The Second Book of Modroben

    1. And so Modroben did travel across the land, and saw that it teemed with life and He saw that this life[3] was good.
    2. He saw that there was a well-deserved rest, an end to life, but it was oft-upset by those who do evil.
    3. And He knew that death gave grief and guilt and gloom its own, and He saw that this was not good for the minds of man and elf alike, whom He loved as all He do.
    4. And so He begat His kin, of beaked glory and shells of surf and worms who crawl in the night. And He saw that His kin was good. For they brought the rest to death, the end to ending.
    5. And they did spread across the world, and they did bring His light into dark and fill the empty souls of gloom with his glory. And they did bring happiness and great joy upon the minds of those who suffered in toil and misery in life.
    1. And one of the number that they did save was a great lad of ruddy complexion. Abbrex[4] his name and he did love his own self, and his mind, for he was proud. And Abbrex said, "Let them not upon mine mind, and brain. Let that king of vultures to the swine and deer, and rats, and rodents of all kinds. But keep me to mine, lo, even unto death."
    2. And so he said it, and for in those days and in these, Modroben was merciful to those who are proud, and those who speak words that bear no truth,[5] and so Modroben did not strike him down in His great potency. "Nay," sayeth Modroben, "Let us tell him words that bear truth, and we shall hope he has ears to listen in this life."
    3. But Abbrex the lad of ruddy complexion listened not to the wise and plaintive words bearing truth that were brought to him. He went about, and there and there,[6] and he came to be not a lad any longer, but a man, mature and strong and wise in his own right and profession.
    4. And so Modroben came to him again, and spoke his words bearing truth in droves. "Let our gentle beaks ministrate in your time of need. Let us lay you down, and send you on, and make your eyes close tight, so you shall see no evil, and your kine shall know no grief, and your body shall know no toil forevermore."[7]
    5. But Abbrex the man of ruddy complexion shut his ears to the words bearing much truth, and Modroben went away. And Abbrex went about, and there and there, and he came to be not a young man, but a right husband.
    6. And so Modroben came to him again, and spoke his words bearing truth in droves. "Let our gentle beaks ministrate in your time of need, which even now crouches closer than it is far. Let us come to you, and lay you down to rest and sleep, and send you on, and carry you through the ever-time, so you shall see no evil, and your kine shall know no grief, and your body shall know no toil forevermore."
    7. But Abbrex the man of ruddy complexion shut his ears to the words bearing much truth, and Modroben went away. And Abbrex went about, and there and there, and he came to be not a right husband, but an elder man.
    8. And so Modroben came to him again, and spoke his words bearing truth in droves. "Let our gentle beaks kindly ministrate in your nearly-now time of need, which even now slips slyly ever closer, and your life is now well far. Let us come to you, and lay you down to rest and sleep and be, and send you on, and carry you through the ever-time, so you shall see no evil, and your kine shall know no grief, and your body shall know no toil forevermore."

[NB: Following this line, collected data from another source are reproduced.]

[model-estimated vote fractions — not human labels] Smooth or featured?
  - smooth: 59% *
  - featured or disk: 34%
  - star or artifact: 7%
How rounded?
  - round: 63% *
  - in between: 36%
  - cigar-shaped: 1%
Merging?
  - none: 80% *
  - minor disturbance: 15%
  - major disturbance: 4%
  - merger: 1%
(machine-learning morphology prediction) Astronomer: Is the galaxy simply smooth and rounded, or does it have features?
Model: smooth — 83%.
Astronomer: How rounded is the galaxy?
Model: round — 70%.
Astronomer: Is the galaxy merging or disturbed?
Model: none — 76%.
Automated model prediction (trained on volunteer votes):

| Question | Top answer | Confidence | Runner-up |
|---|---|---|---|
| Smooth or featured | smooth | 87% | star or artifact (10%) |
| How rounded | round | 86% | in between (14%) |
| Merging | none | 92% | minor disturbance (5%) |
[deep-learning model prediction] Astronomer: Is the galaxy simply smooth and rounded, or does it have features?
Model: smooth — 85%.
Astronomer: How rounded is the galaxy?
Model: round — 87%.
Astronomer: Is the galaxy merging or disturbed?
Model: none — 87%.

    9. But Abbrex the man of ruddy complexion shut his ears to the words bearing much truth, and Modroben went away. And Abbrex went about, and there and there, and he came to be dead. And his gentle wife did wail, and his neighbors, and his sons and his daughters too. And his angry ghost did arise again, and tell to all he could see.
    10. "Death bears truth, and comes about. Be not proud of thine own's corpus, for it shall be gone soon or now. Let those gentle beaks ministrate kindly in your time of need. Let them come for you when you are there and there, and lay you down, and send you on, and carry you through. So you shall rest, and you shall sleep, and you shall see no evil, and your kind shall know no grief, and your body shall know no toil forevermore."

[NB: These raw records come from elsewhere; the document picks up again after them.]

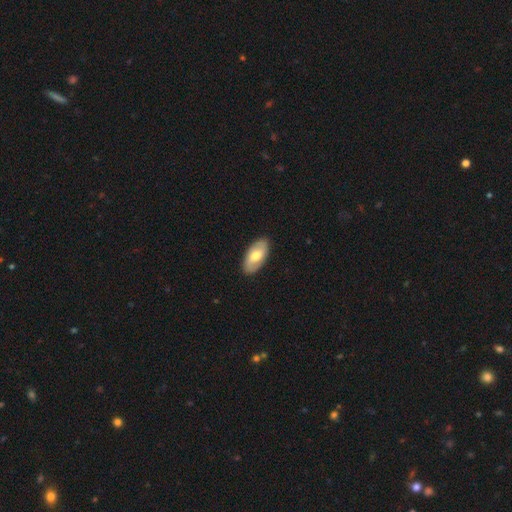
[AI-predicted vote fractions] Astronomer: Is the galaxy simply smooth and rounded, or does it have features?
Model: smooth — 61%.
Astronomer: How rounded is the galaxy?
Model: in between — 94%.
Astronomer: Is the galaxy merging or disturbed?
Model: none — 89%.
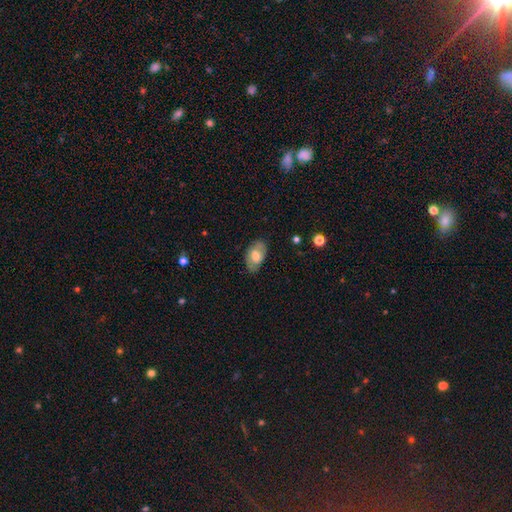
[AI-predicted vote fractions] Overall: smooth (58%; featured or disk 35%). How rounded: in between (92%). Merging: none (78%).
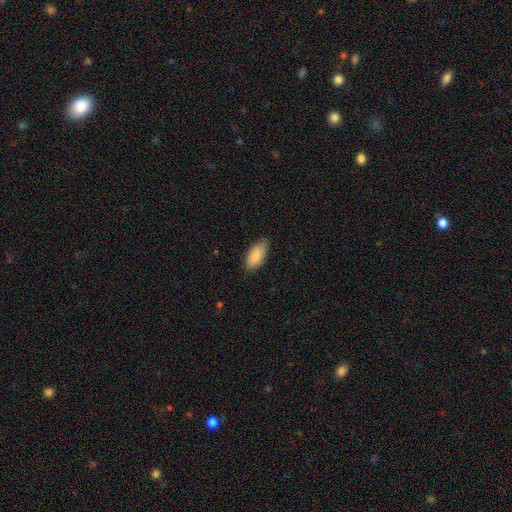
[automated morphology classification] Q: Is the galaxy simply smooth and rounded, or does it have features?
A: smooth — 86%.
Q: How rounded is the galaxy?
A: in between — 91%.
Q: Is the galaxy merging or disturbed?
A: none — 80%.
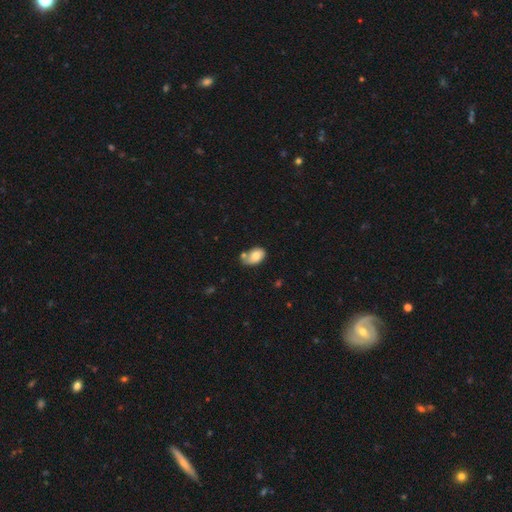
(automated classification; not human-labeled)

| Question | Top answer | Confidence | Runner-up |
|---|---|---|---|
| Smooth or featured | smooth | 75% | featured or disk (18%) |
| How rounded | in between | 87% | round (11%) |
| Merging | none | 43% | minor disturbance (26%) |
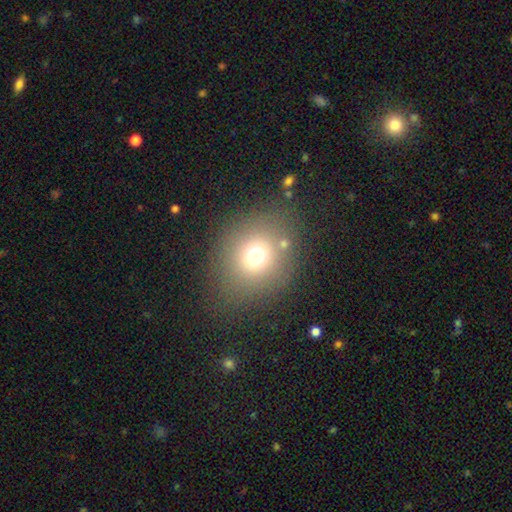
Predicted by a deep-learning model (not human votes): Smooth or featured: smooth — 69% (star or artifact — 20%)
How rounded: round — 81% (in between — 18%)
Merging: none — 80% (minor disturbance — 9%)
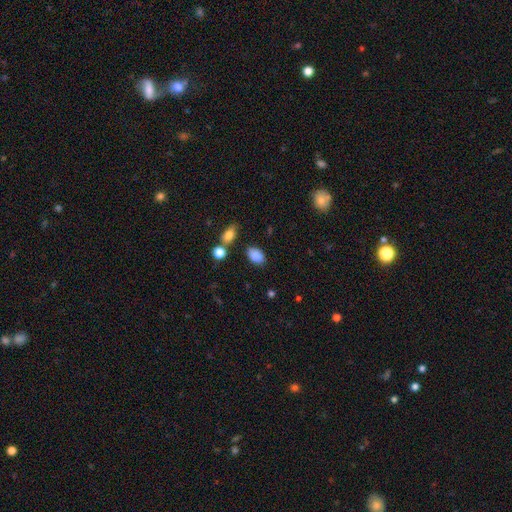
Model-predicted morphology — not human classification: Smooth or featured? smooth (86%)
How rounded? in between (87%)
Merging? none (78%)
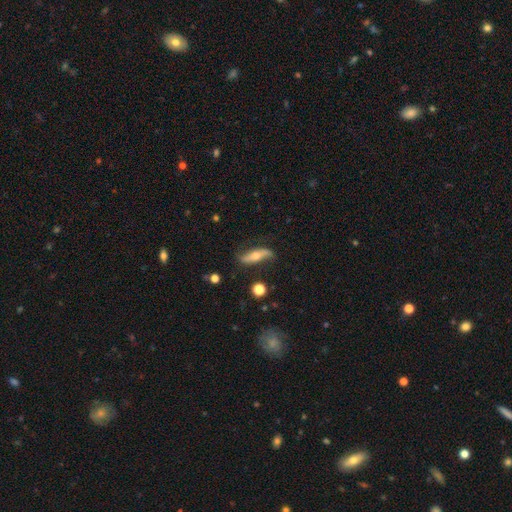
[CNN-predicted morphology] Overall: featured or disk (64%; smooth 29%). Edge-on disk: no (58%; yes 42%). Merging: none (73%).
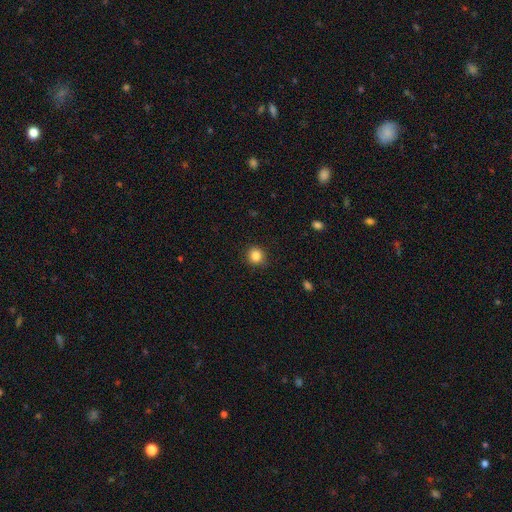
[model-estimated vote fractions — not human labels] Overall: smooth (85%). How rounded: round (90%). Merging: none (90%).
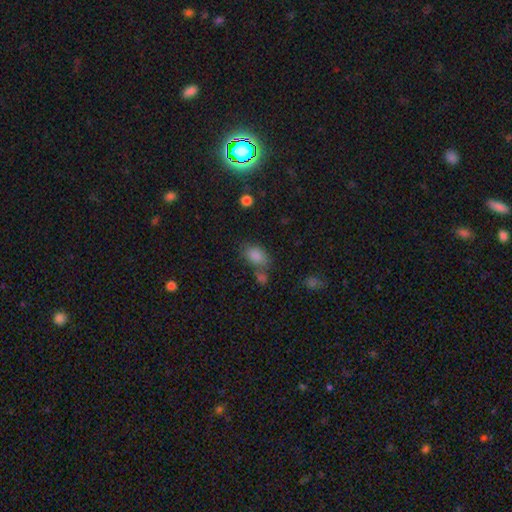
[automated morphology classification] Smooth or featured?
  - smooth: 78% *
  - star or artifact: 15%
  - featured or disk: 7%
How rounded?
  - in between: 82% *
  - round: 16%
  - cigar-shaped: 2%
Merging?
  - none: 58% *
  - merger: 21%
  - minor disturbance: 15%
  - major disturbance: 6%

    1. And so in those days there were great beasts of untameable strength, and the elves and the others were not so numerous. The men were strong, and common, and Modroben did say that his word was for them all, and for the elves and the others just the same.[8]
    2. And there were those among the men, and even among the others all the same, who did say "But these are not like we are. They are different and we are fearful." And Modroben said that He was death, and time, and fate, and no beast or man, or elf or dwarf shall cheat His potent word.

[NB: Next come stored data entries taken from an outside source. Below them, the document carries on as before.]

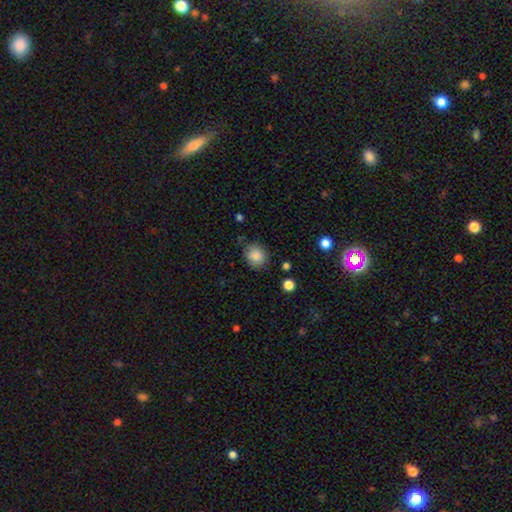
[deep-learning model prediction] Smooth or featured? Predicted: smooth (p=0.86). How rounded? Predicted: round (p=0.68). Merging? Predicted: none (p=0.75).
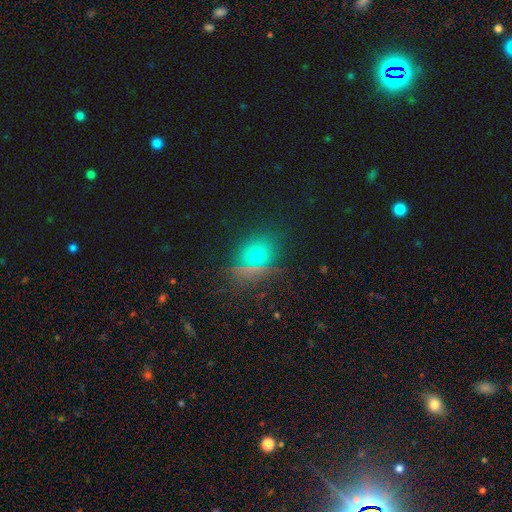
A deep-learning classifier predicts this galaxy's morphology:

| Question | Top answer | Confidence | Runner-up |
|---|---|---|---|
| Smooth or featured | smooth | 64% | star or artifact (25%) |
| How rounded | round | 62% | in between (35%) |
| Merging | none | 80% | minor disturbance (11%) |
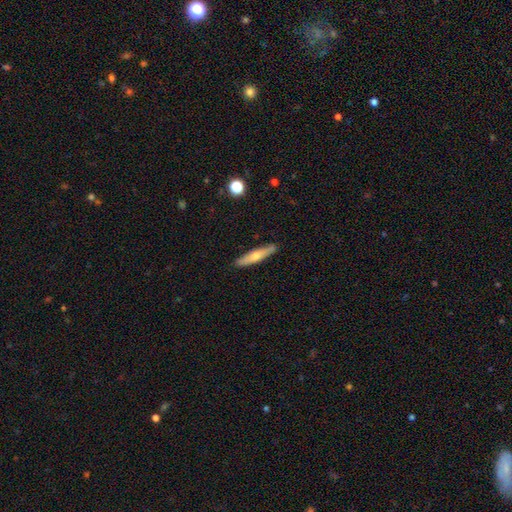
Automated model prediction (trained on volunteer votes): smooth 52%, featured or disk 41%, star or artifact 6%. Down the decision tree: how rounded — cigar-shaped (88%); merging — none (90%).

    3. And Modroben did say that the dragon did die, and did weap and wail and gnash its teeth. And grief and blood did pour from the frog-men[9] and the gnomish kinds and the goblins and ogres, and the primitive tribes too. For all these did live, in time, and die, having fulfilled their purpose.
    4. All that is a gift from Him, a gift of equal love for all who live in time, and all who shall die. For it is him who says that time is harsh and ever-flowing, and says that none shall be a calendar upon themselves.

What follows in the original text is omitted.